Ken Livingstone, who has topped Labour’s NEC “constituency reps” ballot, helped Rahman to his current status. Livingstone’s victory indicates the strength of Labour’s left, which tends to be more suspicious than the Labour right of military intervention and the motives of the US, as well as quicker to explain Islamic extremism in terms of the perceived failings of the west.

If ISIS doesn’t prompt the Labour left to consider military intervention, will anything? If US bombing of ISIS, in an attempt to avert genocide, doesn’t justify support from the Labour left for US action, will they ever support such action? If the brutal murder of an American, a civilian only seeking to do his job as a journalist, can be explained in terms of supposed US failings, can’t everything?

The Labour left might now be questioning their presumptions. Or maybe not, maybe the Iraq war’s shadow remains too long.

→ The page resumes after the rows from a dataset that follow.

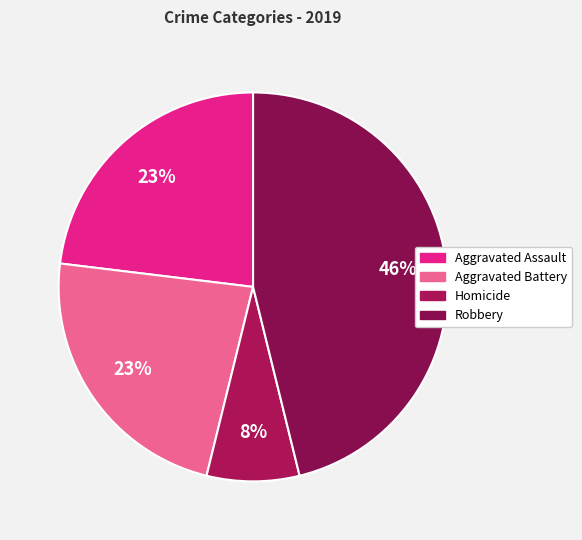

Which category has the smallest portion of the pie?

Homicide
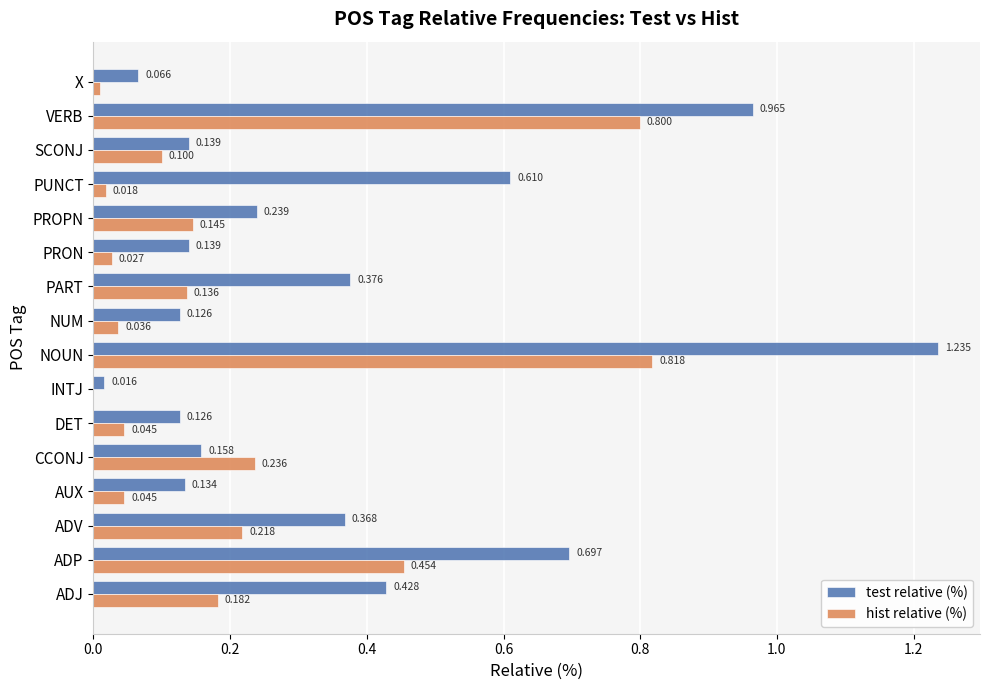

At which label does hist relative (%) reach its peak?

NOUN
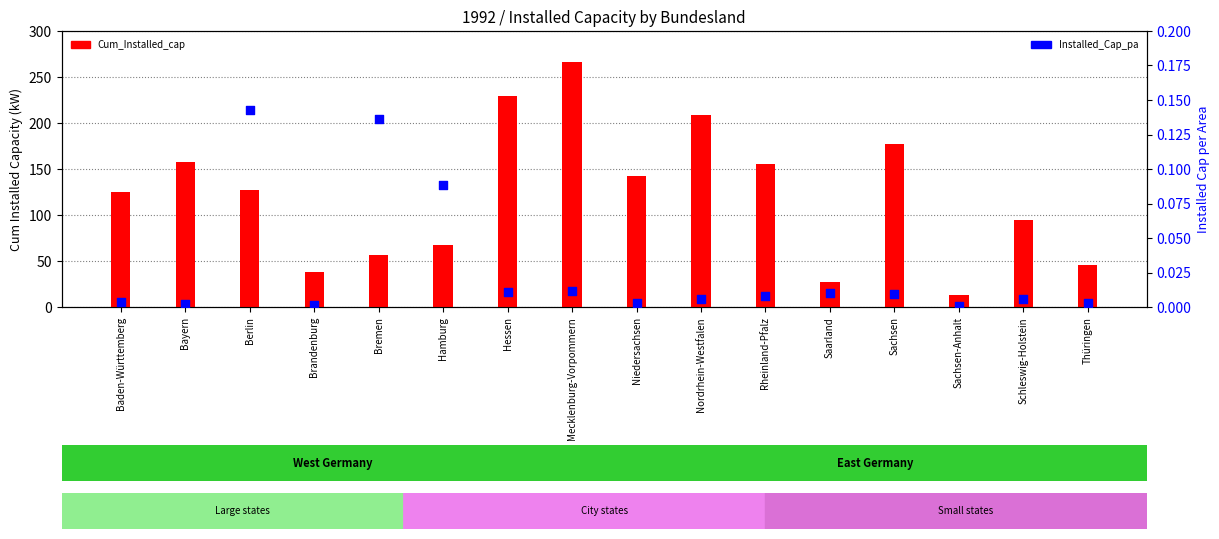

At how many categories does at least one series exceed 180?

3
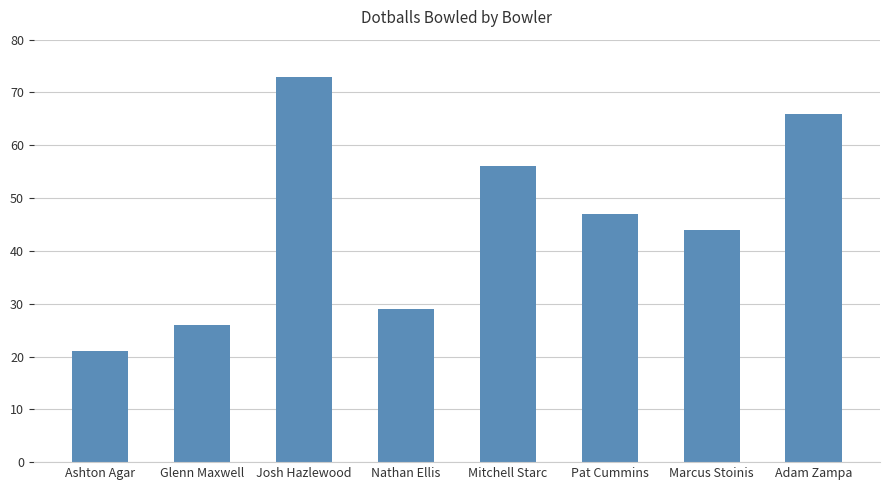

What is the ratio of the value at Pat Cummins to the value at Ashton Agar?

2.2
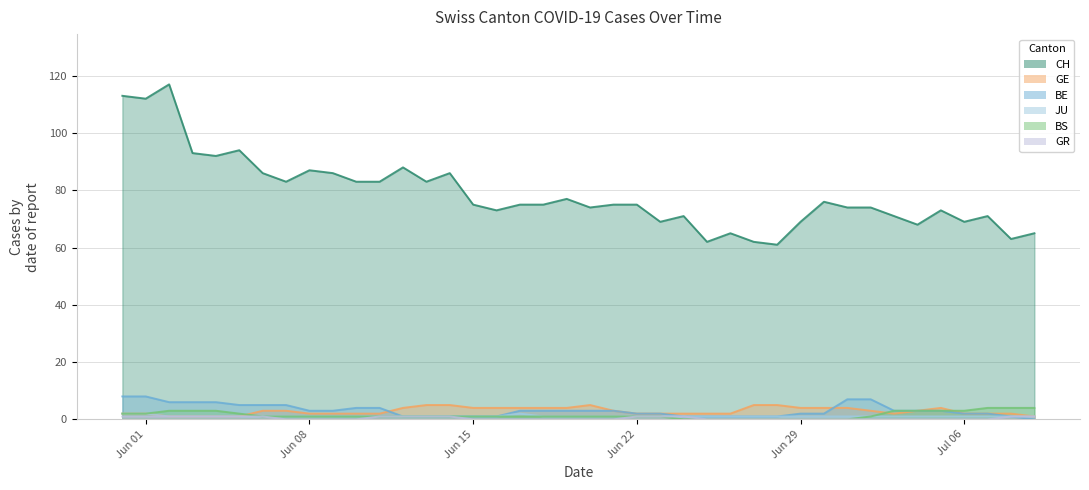

How many BS values are between 1 and 3?

29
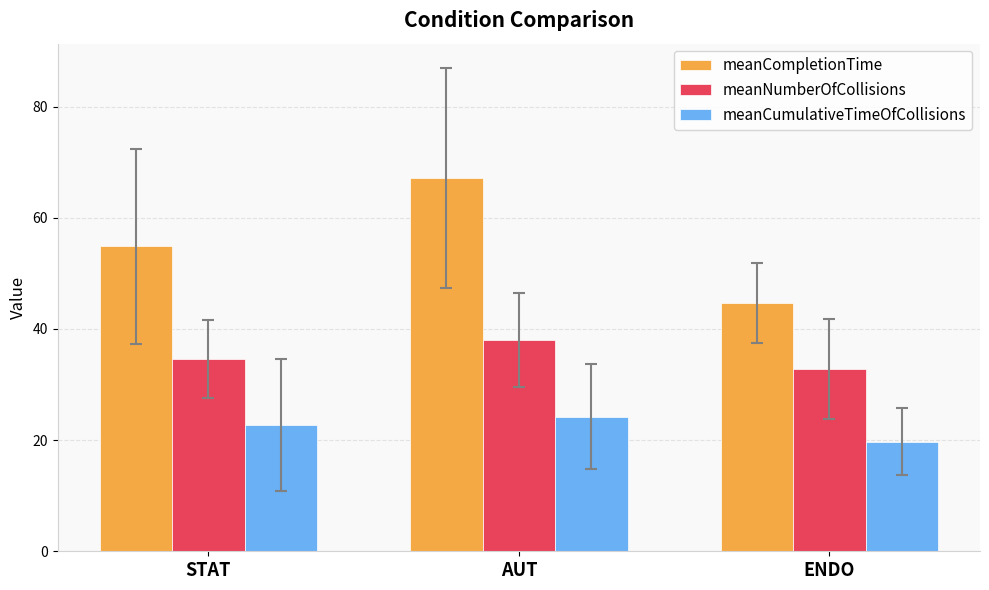

Which category has the lowest value in the meanCumulativeTimeOfCollisions series?

ENDO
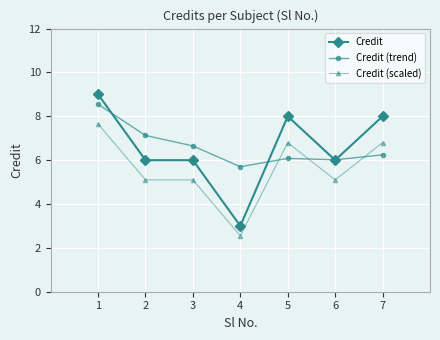

What is the greatest value displayed?

9.0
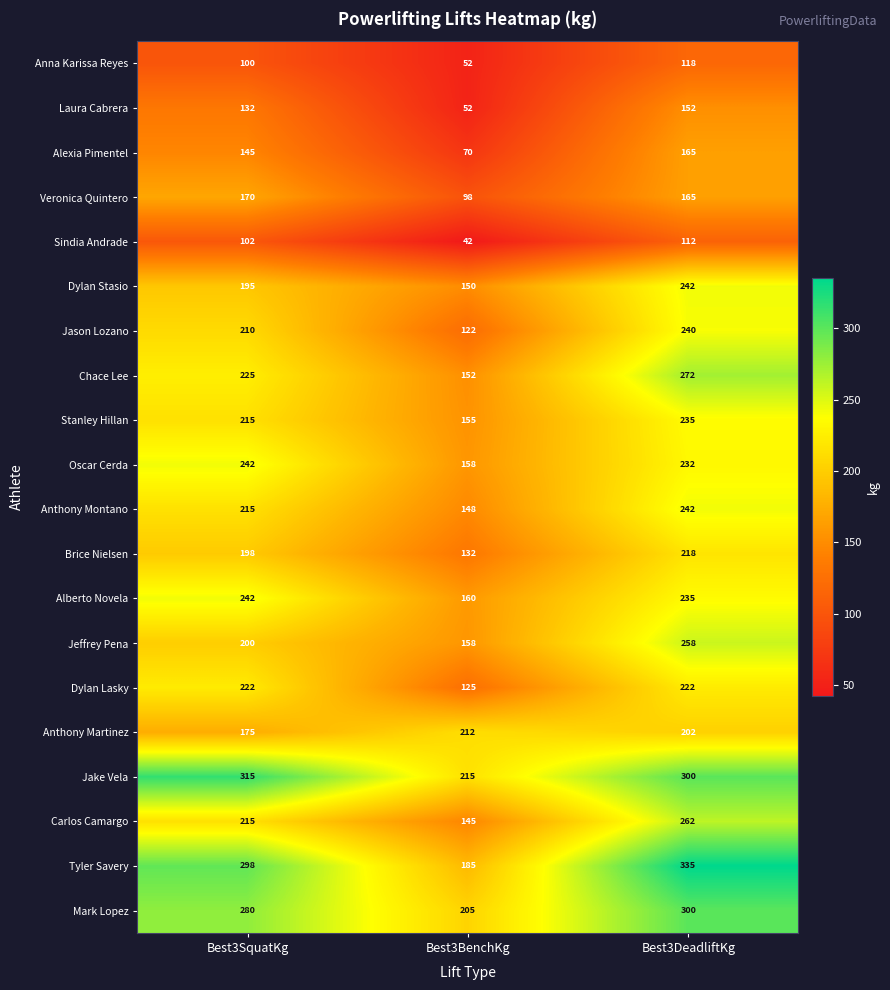

What is the total value across all series at Best3BenchKg?

2736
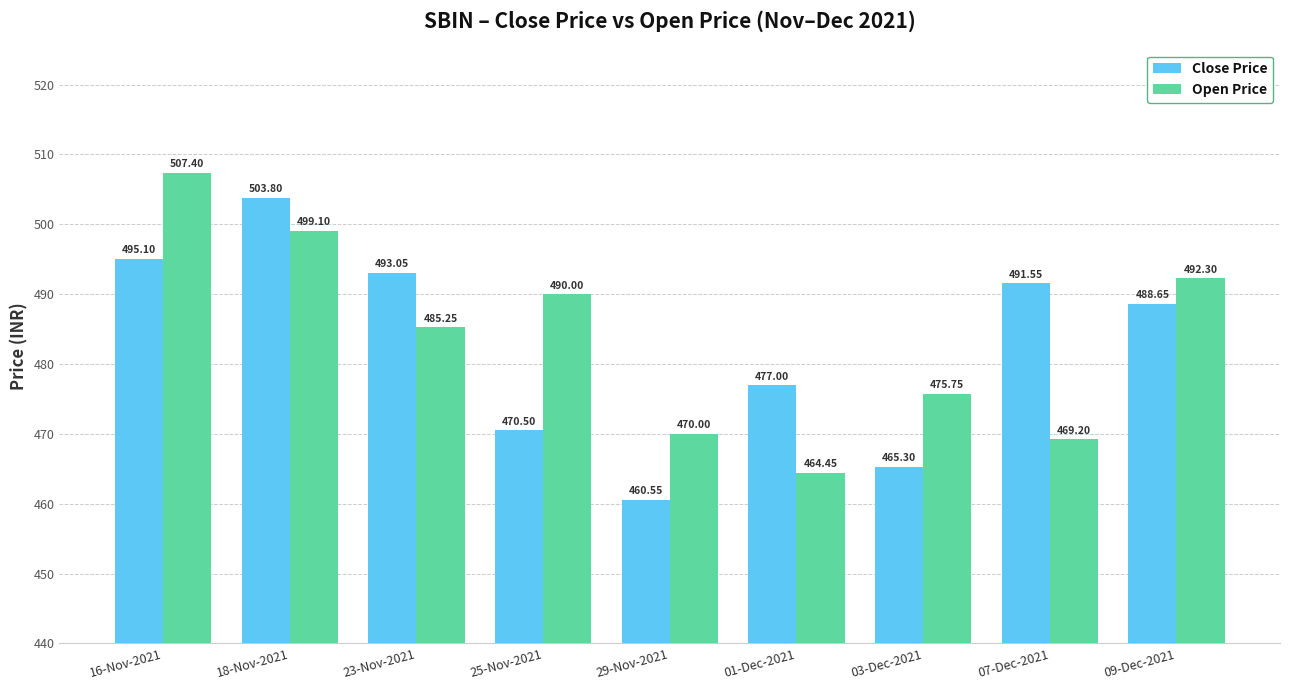

At which label does Close Price first exceed 488?

16-Nov-2021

As David Miliband, often dismissed as a Blairite by the left, has recently conceded, the outcome of that war “induces a high degree of humility”. Therefore, if the Labour left are now reassessing, they are doing what the Labour right has done for the past decade.

I wrote recently that Labour needs new thinking on the Middle East. Atul Hatwal has provided some – arguing the case for a pragmatic approach to President Assad in Syria. And Lord Glasman has too – advocating that we be pro-Kurdish, pro-Iranian and pro-Christian.